* [TASK STATEMENT]: Find the line below with "Cineclube 757 tem" and the line with "deducere fiscală, alerte". Output exactly those lines and everything between them, leaving out the pictures.

* [PROVIDED INFORMATION]:

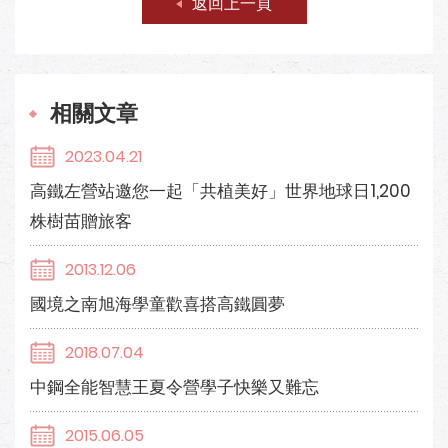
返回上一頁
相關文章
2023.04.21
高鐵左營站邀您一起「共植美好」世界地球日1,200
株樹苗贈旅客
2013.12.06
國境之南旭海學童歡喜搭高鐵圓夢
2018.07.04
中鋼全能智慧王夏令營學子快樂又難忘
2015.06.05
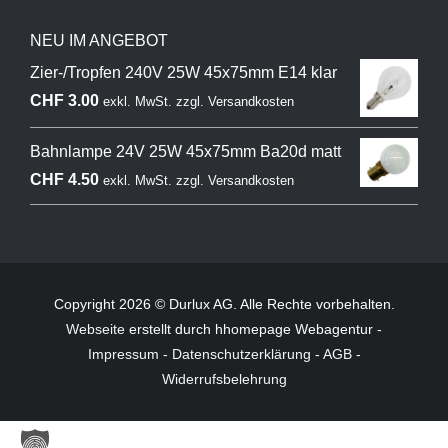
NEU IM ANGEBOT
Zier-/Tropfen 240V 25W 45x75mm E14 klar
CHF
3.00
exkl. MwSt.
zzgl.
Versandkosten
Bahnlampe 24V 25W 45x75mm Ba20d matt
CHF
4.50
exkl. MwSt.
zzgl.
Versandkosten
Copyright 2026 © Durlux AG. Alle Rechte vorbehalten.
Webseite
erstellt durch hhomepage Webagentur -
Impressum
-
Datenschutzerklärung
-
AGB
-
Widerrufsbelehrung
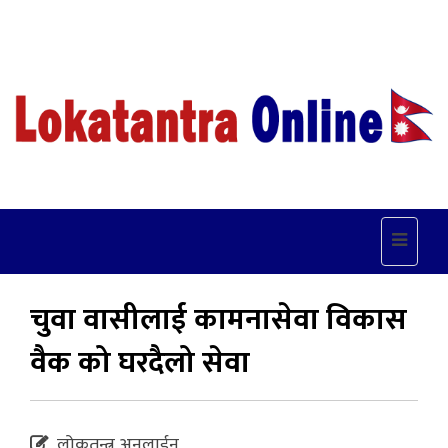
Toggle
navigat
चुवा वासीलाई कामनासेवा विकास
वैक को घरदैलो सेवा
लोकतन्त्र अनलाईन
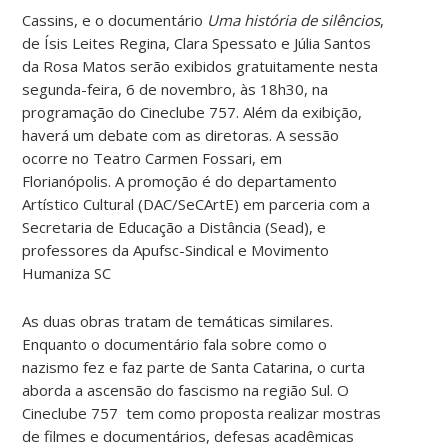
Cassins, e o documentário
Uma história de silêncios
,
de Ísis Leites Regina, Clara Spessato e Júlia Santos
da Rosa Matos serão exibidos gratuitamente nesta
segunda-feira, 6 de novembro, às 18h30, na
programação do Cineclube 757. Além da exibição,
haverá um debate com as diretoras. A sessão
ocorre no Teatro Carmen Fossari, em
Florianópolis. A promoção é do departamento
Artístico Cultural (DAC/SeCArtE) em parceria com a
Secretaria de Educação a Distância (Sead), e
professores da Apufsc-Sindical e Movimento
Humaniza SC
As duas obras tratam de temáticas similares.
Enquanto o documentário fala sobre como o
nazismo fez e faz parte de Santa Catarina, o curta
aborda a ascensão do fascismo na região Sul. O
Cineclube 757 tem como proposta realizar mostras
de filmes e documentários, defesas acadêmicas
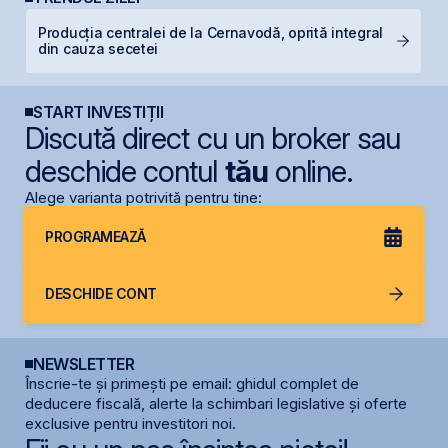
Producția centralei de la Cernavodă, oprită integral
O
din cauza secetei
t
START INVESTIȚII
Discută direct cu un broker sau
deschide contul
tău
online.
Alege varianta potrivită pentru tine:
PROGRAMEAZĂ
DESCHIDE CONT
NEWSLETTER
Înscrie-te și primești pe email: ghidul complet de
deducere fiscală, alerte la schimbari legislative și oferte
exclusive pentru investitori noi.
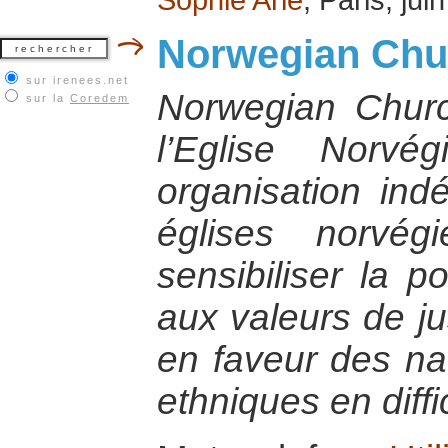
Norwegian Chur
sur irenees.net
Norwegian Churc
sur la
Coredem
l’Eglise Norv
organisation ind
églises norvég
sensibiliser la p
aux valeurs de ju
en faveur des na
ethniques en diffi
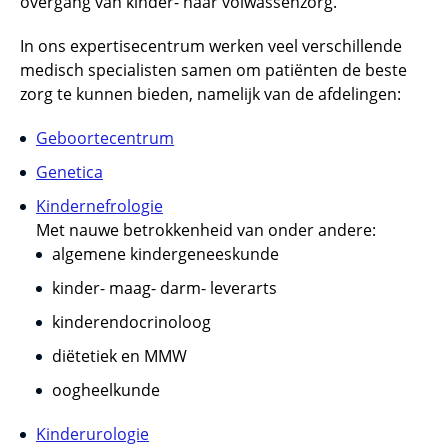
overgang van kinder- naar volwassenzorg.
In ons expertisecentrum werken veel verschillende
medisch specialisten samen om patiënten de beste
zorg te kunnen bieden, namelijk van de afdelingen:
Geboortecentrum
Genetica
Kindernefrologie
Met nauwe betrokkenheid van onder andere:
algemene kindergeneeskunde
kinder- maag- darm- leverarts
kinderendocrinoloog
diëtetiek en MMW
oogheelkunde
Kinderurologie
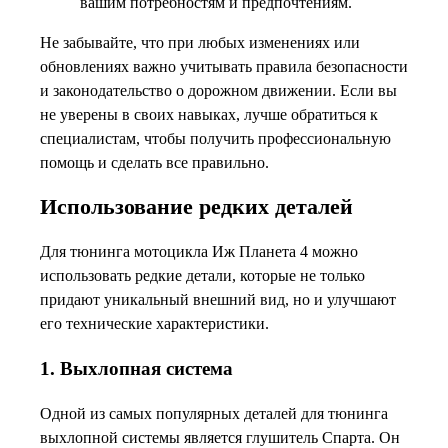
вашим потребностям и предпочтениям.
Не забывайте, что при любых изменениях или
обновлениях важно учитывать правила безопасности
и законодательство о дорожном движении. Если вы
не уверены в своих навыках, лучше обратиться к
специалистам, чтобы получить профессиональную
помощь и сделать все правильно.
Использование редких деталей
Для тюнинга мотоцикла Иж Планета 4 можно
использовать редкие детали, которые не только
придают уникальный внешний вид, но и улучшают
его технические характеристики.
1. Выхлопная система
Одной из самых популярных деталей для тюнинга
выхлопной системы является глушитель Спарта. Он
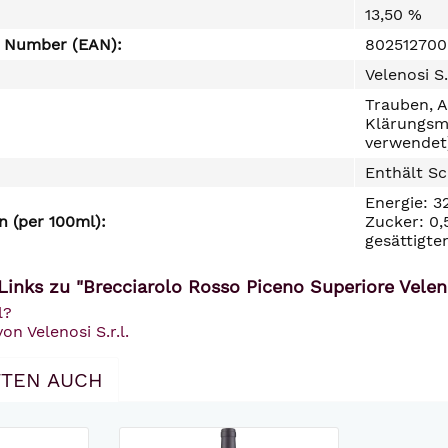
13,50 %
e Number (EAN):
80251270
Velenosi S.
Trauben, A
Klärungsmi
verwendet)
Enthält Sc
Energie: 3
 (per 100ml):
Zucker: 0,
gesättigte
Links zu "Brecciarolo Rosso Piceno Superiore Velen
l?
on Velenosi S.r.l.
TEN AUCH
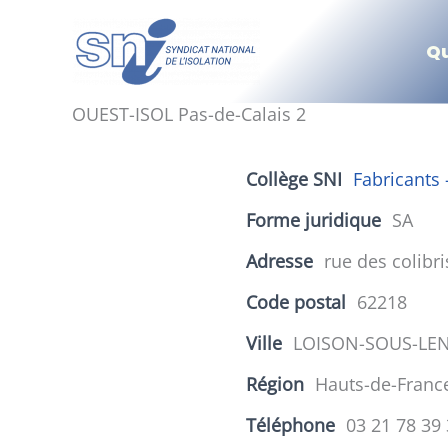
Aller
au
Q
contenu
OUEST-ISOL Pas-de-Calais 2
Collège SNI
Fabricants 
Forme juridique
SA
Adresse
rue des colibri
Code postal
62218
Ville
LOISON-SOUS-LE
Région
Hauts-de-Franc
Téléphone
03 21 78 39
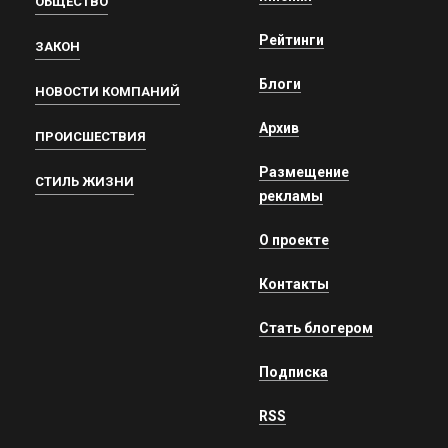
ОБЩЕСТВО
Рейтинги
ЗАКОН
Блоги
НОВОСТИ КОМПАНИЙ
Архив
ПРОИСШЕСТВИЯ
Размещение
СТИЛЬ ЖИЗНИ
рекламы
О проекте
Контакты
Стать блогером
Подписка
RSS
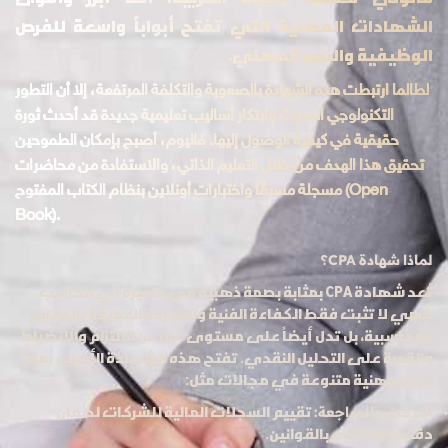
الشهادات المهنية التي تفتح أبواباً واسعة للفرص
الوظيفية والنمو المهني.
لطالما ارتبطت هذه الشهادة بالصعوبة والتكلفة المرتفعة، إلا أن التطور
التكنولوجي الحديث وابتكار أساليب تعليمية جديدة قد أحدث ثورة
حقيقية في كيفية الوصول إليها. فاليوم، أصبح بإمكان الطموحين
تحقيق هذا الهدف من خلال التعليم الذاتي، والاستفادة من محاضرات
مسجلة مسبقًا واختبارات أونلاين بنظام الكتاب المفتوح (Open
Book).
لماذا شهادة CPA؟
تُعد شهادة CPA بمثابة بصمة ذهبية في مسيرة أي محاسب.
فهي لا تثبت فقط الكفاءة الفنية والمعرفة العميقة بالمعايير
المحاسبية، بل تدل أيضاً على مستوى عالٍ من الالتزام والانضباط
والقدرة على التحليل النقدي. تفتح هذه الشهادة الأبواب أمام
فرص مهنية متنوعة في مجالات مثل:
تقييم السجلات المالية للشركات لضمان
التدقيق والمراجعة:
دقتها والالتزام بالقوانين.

* [ANSWER TO THIS EXERCISE]:
Cineclube 757 tem como proposta realizar mostras
de filmes e documentários, defesas acadêmicas
Producția centralei de la Cernavodă, oprită integral
O
din cauza secetei
t
START INVESTIȚII
Discută direct cu un broker sau
deschide contul
tău
online.
Alege varianta potrivită pentru tine:
PROGRAMEAZĂ
DESCHIDE CONT
NEWSLETTER
Înscrie-te și primești pe email: ghidul complet de
deducere fiscală, alerte la schimbari legislative și oferte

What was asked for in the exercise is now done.